Belgian Remco Evenepoel of Soudal Quick-Step, Danish Mattias Skjelmose Jensen of Lidl-Trek and Slovenian Primoz. Photo: Belga News Agency/Alamy Live News

By now, we know that a strong cycling base will prepare you for most endurance sports, but it wasn’t until the introduction of cyclors in the America’s Cup that we realised quite how much power an elite-level cyclist could actually generate. Cyclors provide the hydraulic power required to trim the sails by pedalling static bikes fixed inside the boat’s carbon-fibre hull. It’s far more effective than using your arms, it turns out. Indeed, some of the top cyclors can produce 500 watts for an hour, among them, American track cyclist Ashton Lambie. In 2012, Lambie became the first person to go under four minutes in the 4,000-metre individual pursuit, instantly making him a target for the NYYC American Magic Team.

“That was everything I could do in the individual pursuit,” Lambie told Global Cycling Network. “I’ve done that, I don’t need to keep doing it. I tried out with the American Magic team in Pensacola. I didn’t make the cut the first time, but did make it the second time. I wasn’t heavy enough, so I’ve had to gain a lot of weight. I’m now putting down PBs [personal bests] and in a recumbent position, which is insane.”

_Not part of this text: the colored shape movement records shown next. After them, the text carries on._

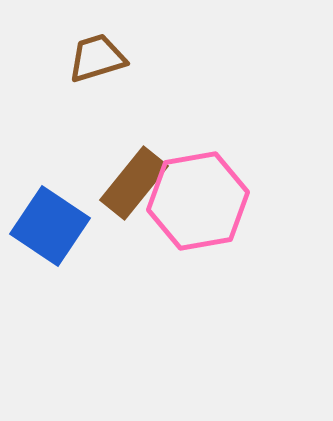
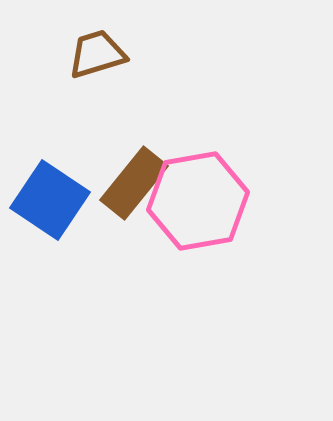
brown trapezoid: moved 4 px up
blue square: moved 26 px up
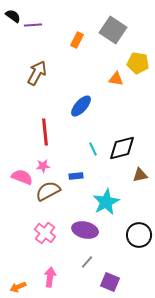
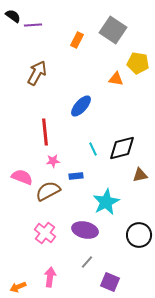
pink star: moved 10 px right, 5 px up
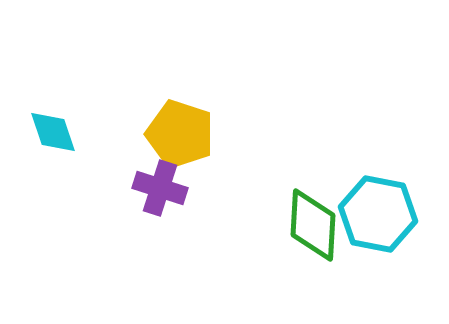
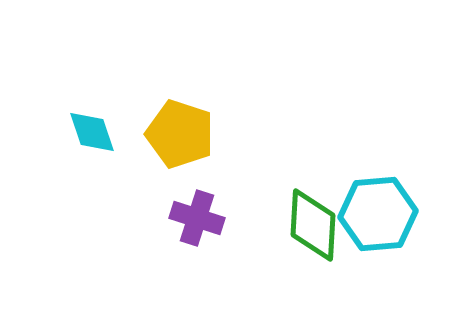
cyan diamond: moved 39 px right
purple cross: moved 37 px right, 30 px down
cyan hexagon: rotated 16 degrees counterclockwise
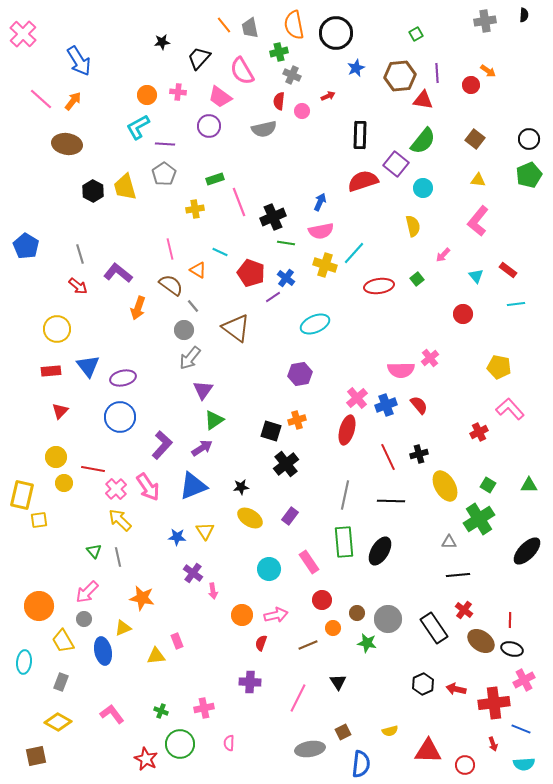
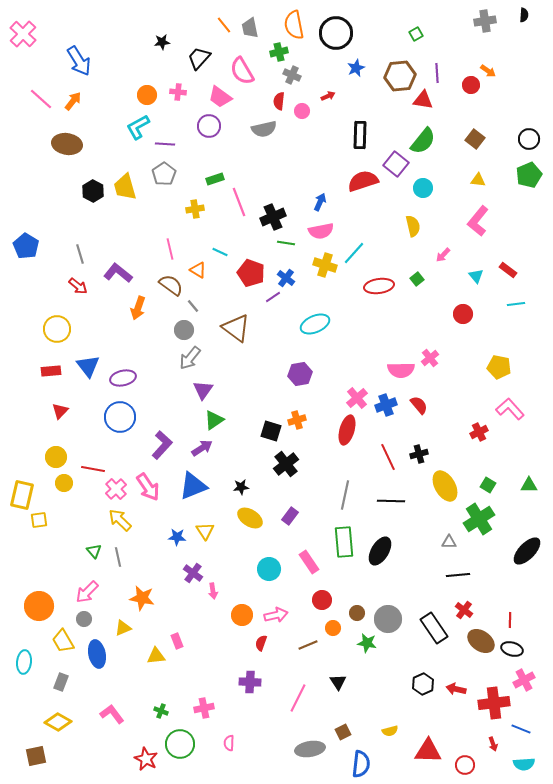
blue ellipse at (103, 651): moved 6 px left, 3 px down
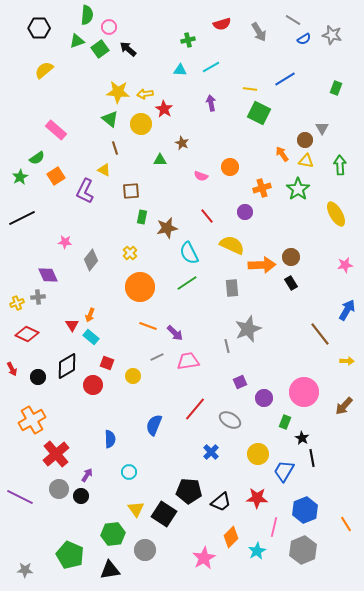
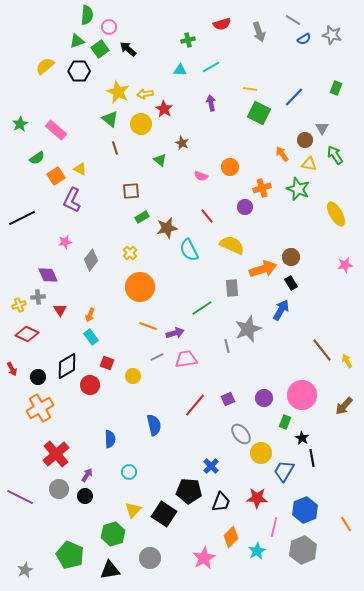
black hexagon at (39, 28): moved 40 px right, 43 px down
gray arrow at (259, 32): rotated 12 degrees clockwise
yellow semicircle at (44, 70): moved 1 px right, 4 px up
blue line at (285, 79): moved 9 px right, 18 px down; rotated 15 degrees counterclockwise
yellow star at (118, 92): rotated 20 degrees clockwise
green triangle at (160, 160): rotated 40 degrees clockwise
yellow triangle at (306, 161): moved 3 px right, 3 px down
green arrow at (340, 165): moved 5 px left, 10 px up; rotated 30 degrees counterclockwise
yellow triangle at (104, 170): moved 24 px left, 1 px up
green star at (20, 177): moved 53 px up
green star at (298, 189): rotated 15 degrees counterclockwise
purple L-shape at (85, 191): moved 13 px left, 9 px down
purple circle at (245, 212): moved 5 px up
green rectangle at (142, 217): rotated 48 degrees clockwise
pink star at (65, 242): rotated 16 degrees counterclockwise
cyan semicircle at (189, 253): moved 3 px up
orange arrow at (262, 265): moved 1 px right, 4 px down; rotated 16 degrees counterclockwise
green line at (187, 283): moved 15 px right, 25 px down
yellow cross at (17, 303): moved 2 px right, 2 px down
blue arrow at (347, 310): moved 66 px left
red triangle at (72, 325): moved 12 px left, 15 px up
purple arrow at (175, 333): rotated 60 degrees counterclockwise
brown line at (320, 334): moved 2 px right, 16 px down
cyan rectangle at (91, 337): rotated 14 degrees clockwise
pink trapezoid at (188, 361): moved 2 px left, 2 px up
yellow arrow at (347, 361): rotated 120 degrees counterclockwise
purple square at (240, 382): moved 12 px left, 17 px down
red circle at (93, 385): moved 3 px left
pink circle at (304, 392): moved 2 px left, 3 px down
red line at (195, 409): moved 4 px up
orange cross at (32, 420): moved 8 px right, 12 px up
gray ellipse at (230, 420): moved 11 px right, 14 px down; rotated 20 degrees clockwise
blue semicircle at (154, 425): rotated 145 degrees clockwise
blue cross at (211, 452): moved 14 px down
yellow circle at (258, 454): moved 3 px right, 1 px up
black circle at (81, 496): moved 4 px right
black trapezoid at (221, 502): rotated 30 degrees counterclockwise
yellow triangle at (136, 509): moved 3 px left, 1 px down; rotated 18 degrees clockwise
green hexagon at (113, 534): rotated 10 degrees counterclockwise
gray circle at (145, 550): moved 5 px right, 8 px down
gray star at (25, 570): rotated 28 degrees counterclockwise
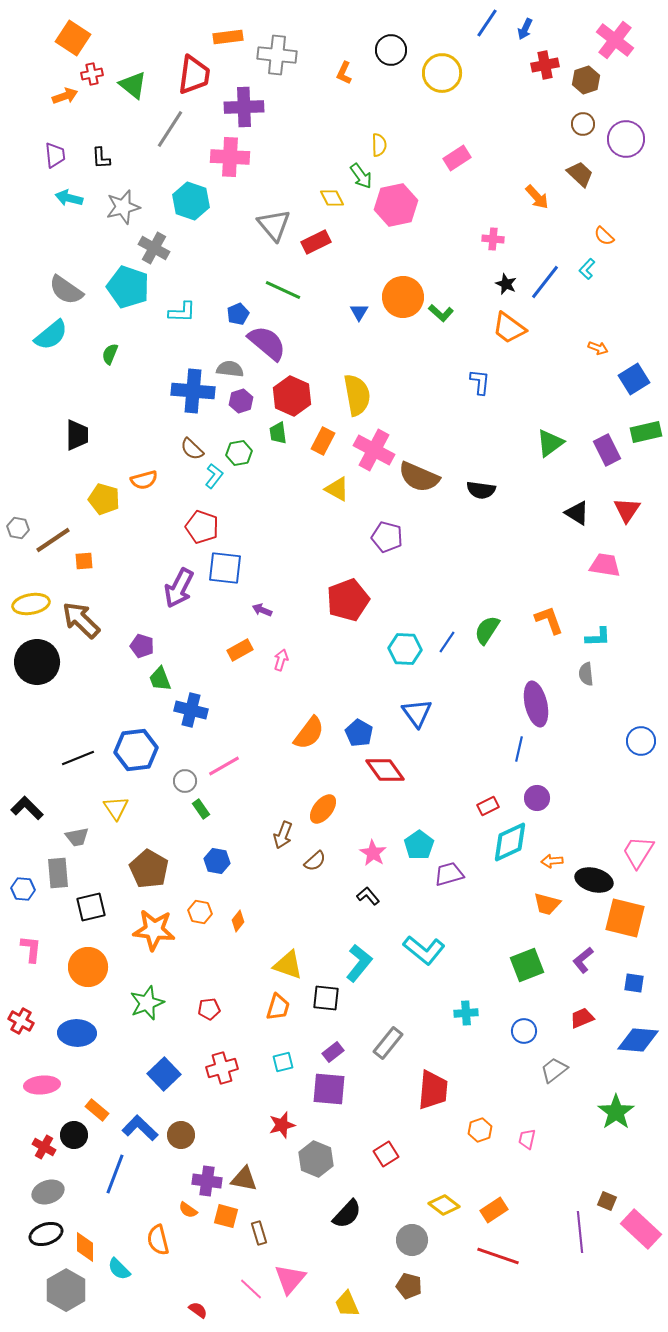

America’s Cup teams have been known to spend $300 million on mounting a challenge, so for Lambie and the dozens of other cyclists, rowers and triathletes who’ve been converted, there will likely have been added incentive. That is not to discredit them; everyone’s carrot is different. Switching sports for financial gain gladly remains an anomaly.

David Falk, Michael Jordan’s agent, could see the appeal in daring to be great – in testing the very limits of one’s athletic capabilities. “Michael gave up everything he had earned as the king of basketball to play Minor League baseball and subject himself to criticism,” Falk once said. “He put everything on the line to compete, with nothing to gain. And that is the essence of sports.